Your task: A word-for-word restatement of all the records is the required answer.

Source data
########################################

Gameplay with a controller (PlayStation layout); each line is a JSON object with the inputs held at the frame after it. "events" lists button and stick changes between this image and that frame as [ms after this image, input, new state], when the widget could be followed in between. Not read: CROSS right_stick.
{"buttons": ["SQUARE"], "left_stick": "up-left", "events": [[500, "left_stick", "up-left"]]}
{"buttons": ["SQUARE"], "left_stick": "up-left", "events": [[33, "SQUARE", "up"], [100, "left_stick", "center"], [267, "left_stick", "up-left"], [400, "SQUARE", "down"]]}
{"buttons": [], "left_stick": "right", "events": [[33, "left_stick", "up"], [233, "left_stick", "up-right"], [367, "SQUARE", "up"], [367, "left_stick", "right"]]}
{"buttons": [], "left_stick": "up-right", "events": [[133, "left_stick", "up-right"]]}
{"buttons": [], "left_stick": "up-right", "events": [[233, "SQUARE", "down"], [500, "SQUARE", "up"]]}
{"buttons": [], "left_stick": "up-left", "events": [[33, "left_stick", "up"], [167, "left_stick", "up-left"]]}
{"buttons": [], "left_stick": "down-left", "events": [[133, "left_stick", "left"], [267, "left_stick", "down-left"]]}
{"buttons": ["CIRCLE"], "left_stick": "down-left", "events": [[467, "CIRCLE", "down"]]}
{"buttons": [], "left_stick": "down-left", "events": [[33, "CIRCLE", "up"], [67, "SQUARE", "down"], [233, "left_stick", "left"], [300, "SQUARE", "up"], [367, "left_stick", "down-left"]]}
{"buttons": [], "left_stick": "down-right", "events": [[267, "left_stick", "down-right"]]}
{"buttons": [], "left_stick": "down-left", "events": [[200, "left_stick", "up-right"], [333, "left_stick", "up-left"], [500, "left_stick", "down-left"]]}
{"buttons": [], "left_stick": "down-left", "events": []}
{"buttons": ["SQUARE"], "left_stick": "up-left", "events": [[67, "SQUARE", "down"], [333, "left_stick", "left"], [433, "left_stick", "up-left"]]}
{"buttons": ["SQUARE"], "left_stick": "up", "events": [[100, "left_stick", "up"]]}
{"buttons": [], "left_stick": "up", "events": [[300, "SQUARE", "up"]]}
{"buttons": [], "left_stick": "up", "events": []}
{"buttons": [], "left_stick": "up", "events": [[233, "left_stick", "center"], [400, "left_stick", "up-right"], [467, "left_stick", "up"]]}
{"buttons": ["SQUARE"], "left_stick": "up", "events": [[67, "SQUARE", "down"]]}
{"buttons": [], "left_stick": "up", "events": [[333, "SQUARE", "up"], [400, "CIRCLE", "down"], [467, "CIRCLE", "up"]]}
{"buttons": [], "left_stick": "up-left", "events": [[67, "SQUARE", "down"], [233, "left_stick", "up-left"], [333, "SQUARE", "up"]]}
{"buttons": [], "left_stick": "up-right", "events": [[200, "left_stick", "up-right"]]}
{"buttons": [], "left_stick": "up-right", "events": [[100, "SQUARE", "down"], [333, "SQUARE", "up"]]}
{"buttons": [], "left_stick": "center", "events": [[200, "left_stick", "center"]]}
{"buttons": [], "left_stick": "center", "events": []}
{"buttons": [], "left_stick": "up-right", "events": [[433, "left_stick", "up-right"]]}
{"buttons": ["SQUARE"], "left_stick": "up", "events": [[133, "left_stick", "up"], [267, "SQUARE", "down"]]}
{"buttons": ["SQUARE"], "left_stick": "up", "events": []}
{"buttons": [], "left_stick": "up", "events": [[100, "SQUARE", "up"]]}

########################################

Your response:
Gameplay with a controller (PlayStation layout); each line is a JSON object with the inputs held at the frame after it. "events" lists button and stick changes between this image and that frame as [ms after this image, input, new state], when the widget could be followed in between. Not read: CROSS right_stick.
{"buttons": ["SQUARE"], "left_stick": "up-left", "events": [[500, "left_stick", "up-left"]]}
{"buttons": ["SQUARE"], "left_stick": "up-left", "events": [[33, "SQUARE", "up"], [100, "left_stick", "center"], [267, "left_stick", "up-left"], [400, "SQUARE", "down"]]}
{"buttons": [], "left_stick": "right", "events": [[33, "left_stick", "up"], [233, "left_stick", "up-right"], [367, "SQUARE", "up"], [367, "left_stick", "right"]]}
{"buttons": [], "left_stick": "up-right", "events": [[133, "left_stick", "up-right"]]}
{"buttons": [], "left_stick": "up-right", "events": [[233, "SQUARE", "down"], [500, "SQUARE", "up"]]}
{"buttons": [], "left_stick": "up-left", "events": [[33, "left_stick", "up"], [167, "left_stick", "up-left"]]}
{"buttons": [], "left_stick": "down-left", "events": [[133, "left_stick", "left"], [267, "left_stick", "down-left"]]}
{"buttons": ["CIRCLE"], "left_stick": "down-left", "events": [[467, "CIRCLE", "down"]]}
{"buttons": [], "left_stick": "down-left", "events": [[33, "CIRCLE", "up"], [67, "SQUARE", "down"], [233, "left_stick", "left"], [300, "SQUARE", "up"], [367, "left_stick", "down-left"]]}
{"buttons": [], "left_stick": "down-right", "events": [[267, "left_stick", "down-right"]]}
{"buttons": [], "left_stick": "down-left", "events": [[200, "left_stick", "up-right"], [333, "left_stick", "up-left"], [500, "left_stick", "down-left"]]}
{"buttons": [], "left_stick": "down-left", "events": []}
{"buttons": ["SQUARE"], "left_stick": "up-left", "events": [[67, "SQUARE", "down"], [333, "left_stick", "left"], [433, "left_stick", "up-left"]]}
{"buttons": ["SQUARE"], "left_stick": "up", "events": [[100, "left_stick", "up"]]}
{"buttons": [], "left_stick": "up", "events": [[300, "SQUARE", "up"]]}
{"buttons": [], "left_stick": "up", "events": []}
{"buttons": [], "left_stick": "up", "events": [[233, "left_stick", "center"], [400, "left_stick", "up-right"], [467, "left_stick", "up"]]}
{"buttons": ["SQUARE"], "left_stick": "up", "events": [[67, "SQUARE", "down"]]}
{"buttons": [], "left_stick": "up", "events": [[333, "SQUARE", "up"], [400, "CIRCLE", "down"], [467, "CIRCLE", "up"]]}
{"buttons": [], "left_stick": "up-left", "events": [[67, "SQUARE", "down"], [233, "left_stick", "up-left"], [333, "SQUARE", "up"]]}
{"buttons": [], "left_stick": "up-right", "events": [[200, "left_stick", "up-right"]]}
{"buttons": [], "left_stick": "up-right", "events": [[100, "SQUARE", "down"], [333, "SQUARE", "up"]]}
{"buttons": [], "left_stick": "center", "events": [[200, "left_stick", "center"]]}
{"buttons": [], "left_stick": "center", "events": []}
{"buttons": [], "left_stick": "up-right", "events": [[433, "left_stick", "up-right"]]}
{"buttons": ["SQUARE"], "left_stick": "up", "events": [[133, "left_stick", "up"], [267, "SQUARE", "down"]]}
{"buttons": ["SQUARE"], "left_stick": "up", "events": []}
{"buttons": [], "left_stick": "up", "events": [[100, "SQUARE", "up"]]}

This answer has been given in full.